» What you have to do
Give the number of lines in the records below that contain the word "pixels". State only that number.

───── The records ─────

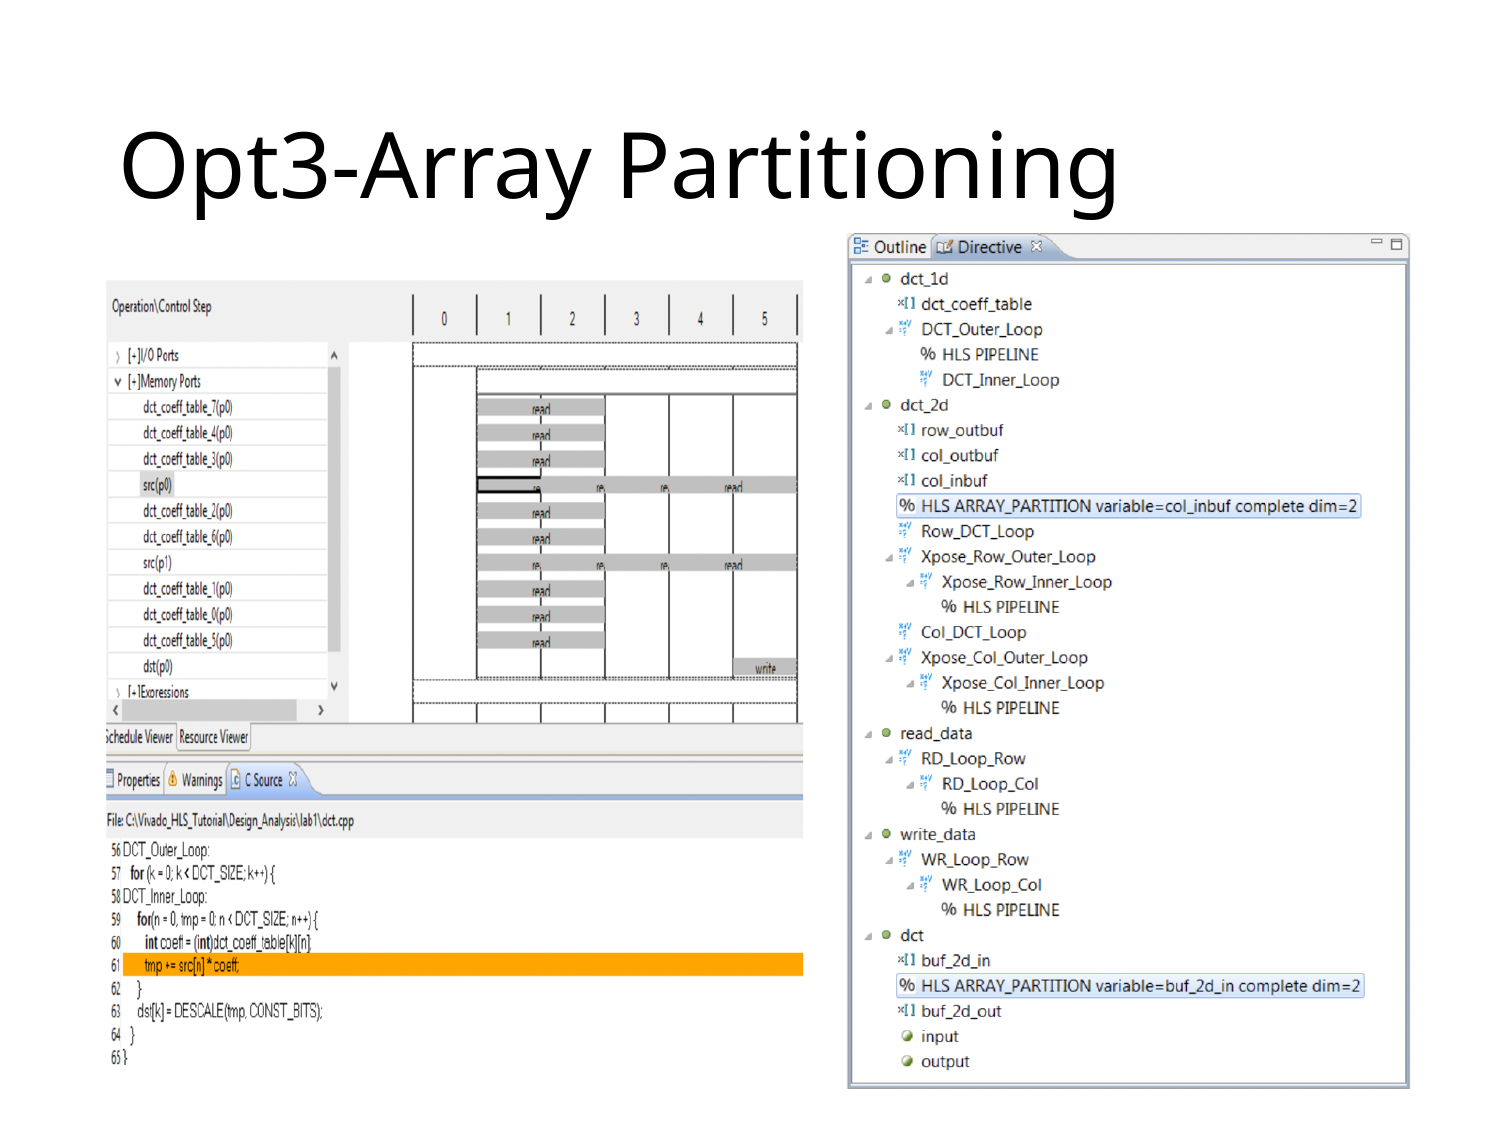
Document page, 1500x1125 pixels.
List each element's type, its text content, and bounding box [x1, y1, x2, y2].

picture [103, 277, 807, 1066]
picture [836, 229, 1418, 1098]
title Opt3-Array Partitioning [103, 59, 1397, 278]
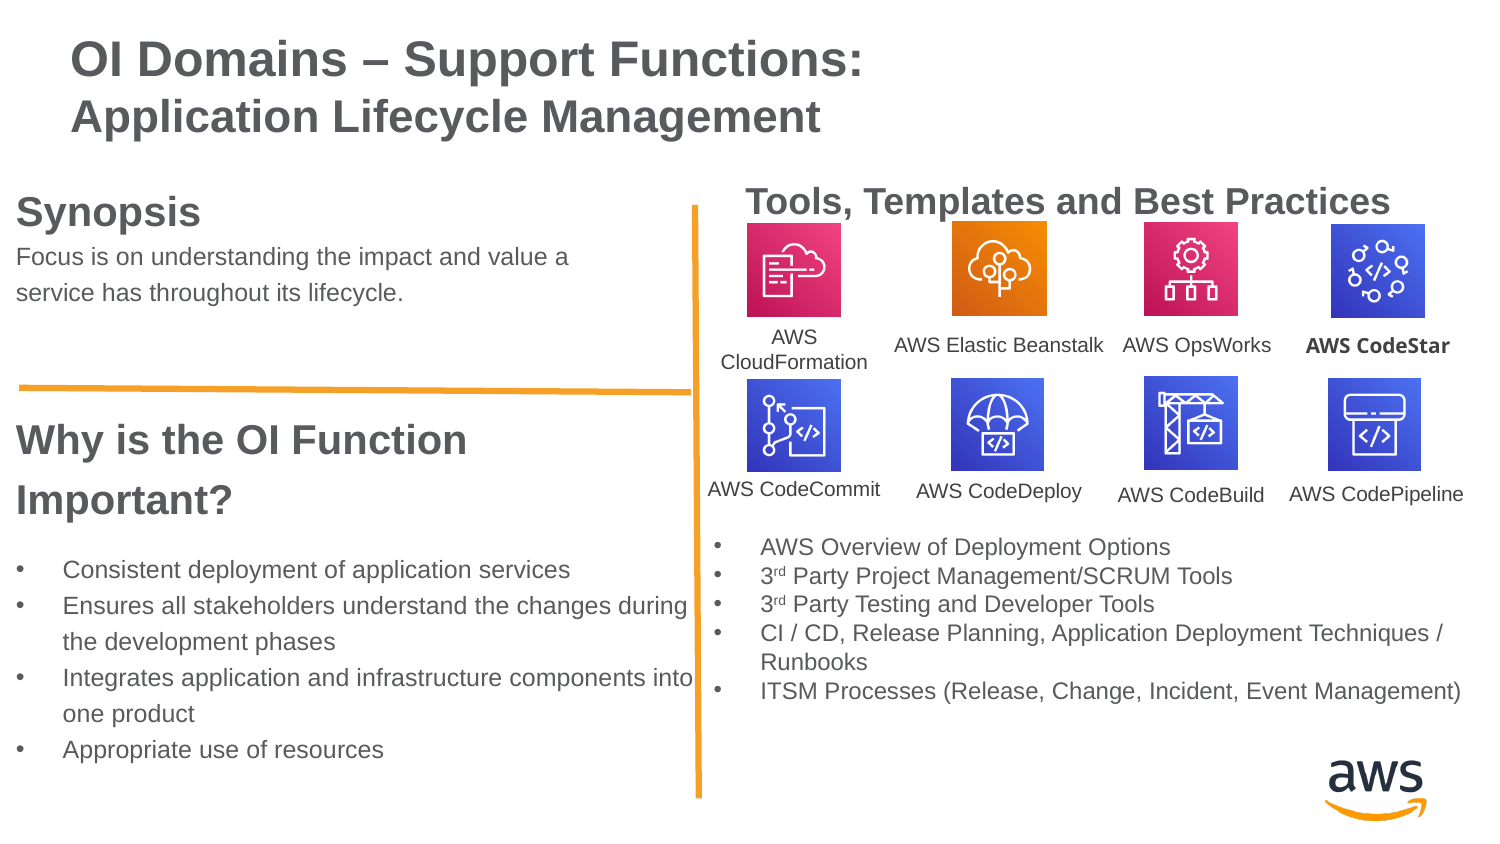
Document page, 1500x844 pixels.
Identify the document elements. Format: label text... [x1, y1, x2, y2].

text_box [18, 387, 599, 393]
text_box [877, 220, 1121, 365]
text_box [690, 223, 899, 377]
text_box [1002, 376, 1381, 515]
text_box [1273, 224, 1483, 366]
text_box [604, 379, 846, 510]
text_box Why is the OI Function Important? Consistent deployment of application services Ensures all stakeholders understand the changes during the development phases Integrates application and infrastructure components into one product Appropriate use of resources [15, 403, 689, 696]
text_box Synopsis Focus is on understanding the impact and value a service has throughout its lifecycle. [15, 174, 613, 377]
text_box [1382, 377, 1500, 514]
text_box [849, 377, 999, 511]
text_box AWS Overview of Deployment Options 3rd Party Project Management/SCRUM Tools 3rd Party Testing and Developer Tools CI / CD, Release Planning, Application Deployment Techniques / Runbooks ITSM Processes (Release, Change, Incident, Event Management) [704, 523, 1500, 757]
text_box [694, 517, 700, 799]
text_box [694, 204, 700, 221]
picture [1323, 759, 1428, 822]
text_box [1007, 222, 1274, 365]
text_box Tools, Templates and Best Practices [745, 168, 1419, 222]
title OI Domains – Support Functions: Application Lifecycle Management [55, 18, 1402, 160]
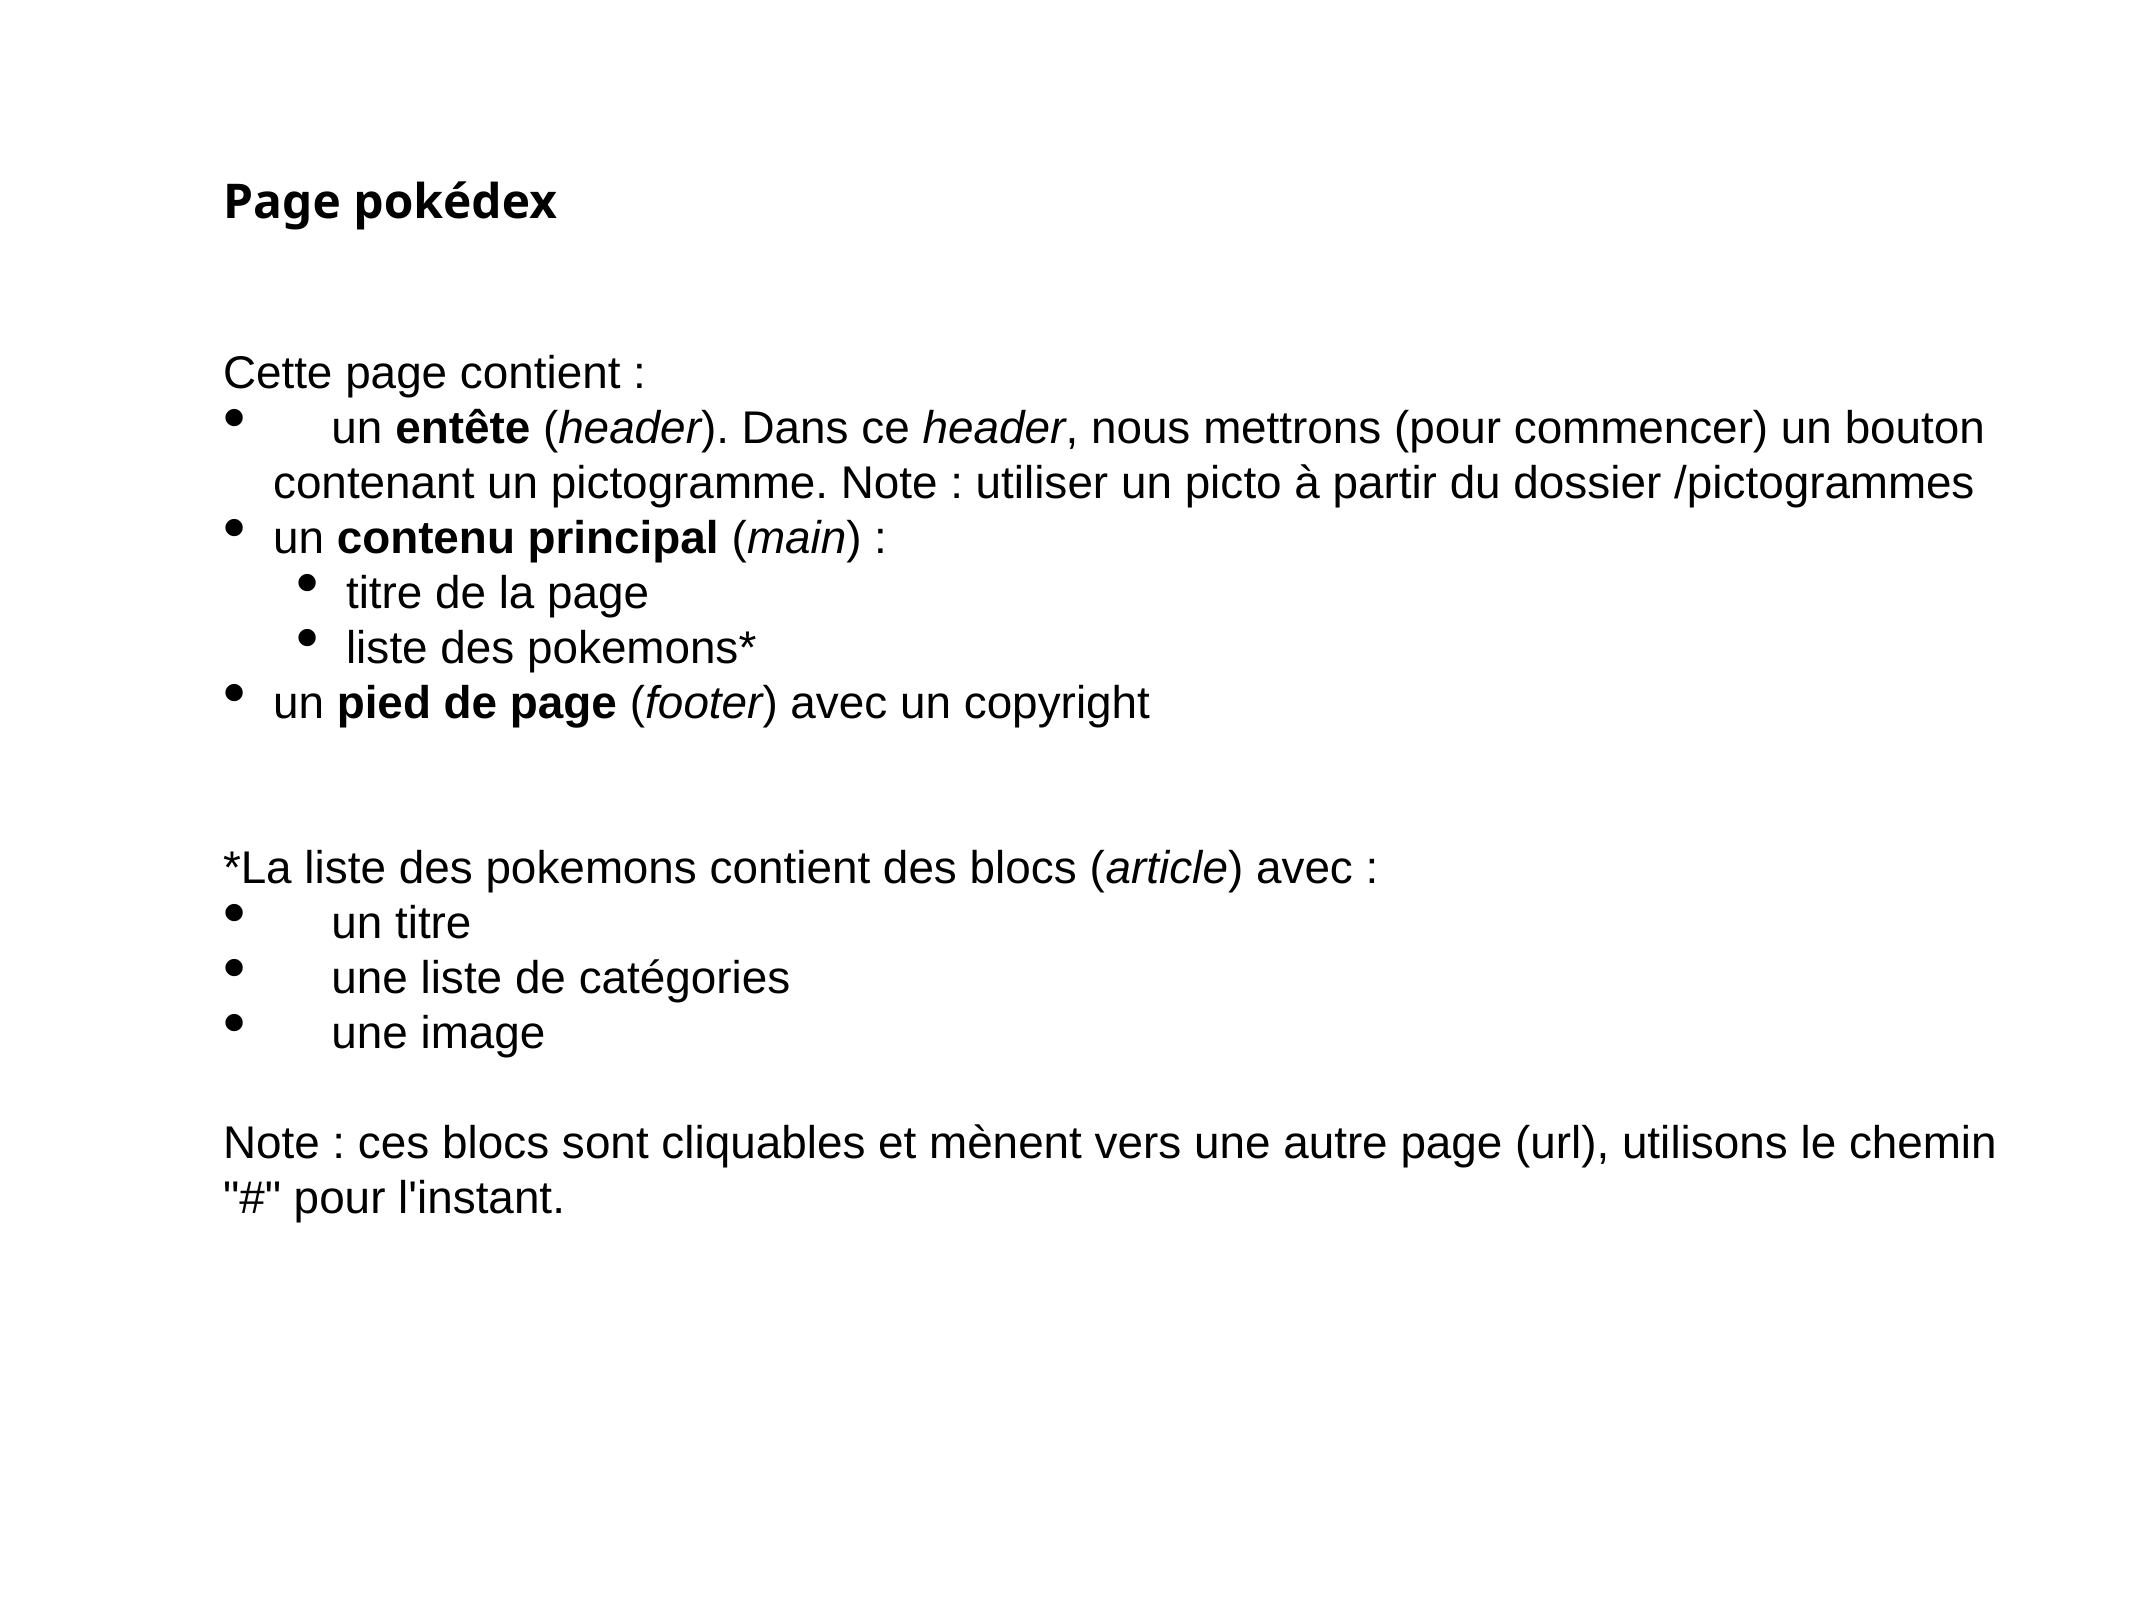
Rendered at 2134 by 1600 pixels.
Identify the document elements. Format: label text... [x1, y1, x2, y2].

text_box Page pokédex Cette page contient : un entête (header). Dans ce header, nous mettrons (pour commencer) un bouton contenant un pictogramme. Note : utiliser un picto à partir du dossier /pictogrammes un contenu principal (main) : titre de la page liste des pokemons* un pied de page (footer) avec un copyright *La liste des pokemons contient des blocs (article) avec : un titre une liste de catégories une image Note : ces blocs sont cliquables et mènent vers une autre page (url), utilisons le chemin "#" pour l'instant. [214, 162, 2010, 1232]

─────

» Reply
3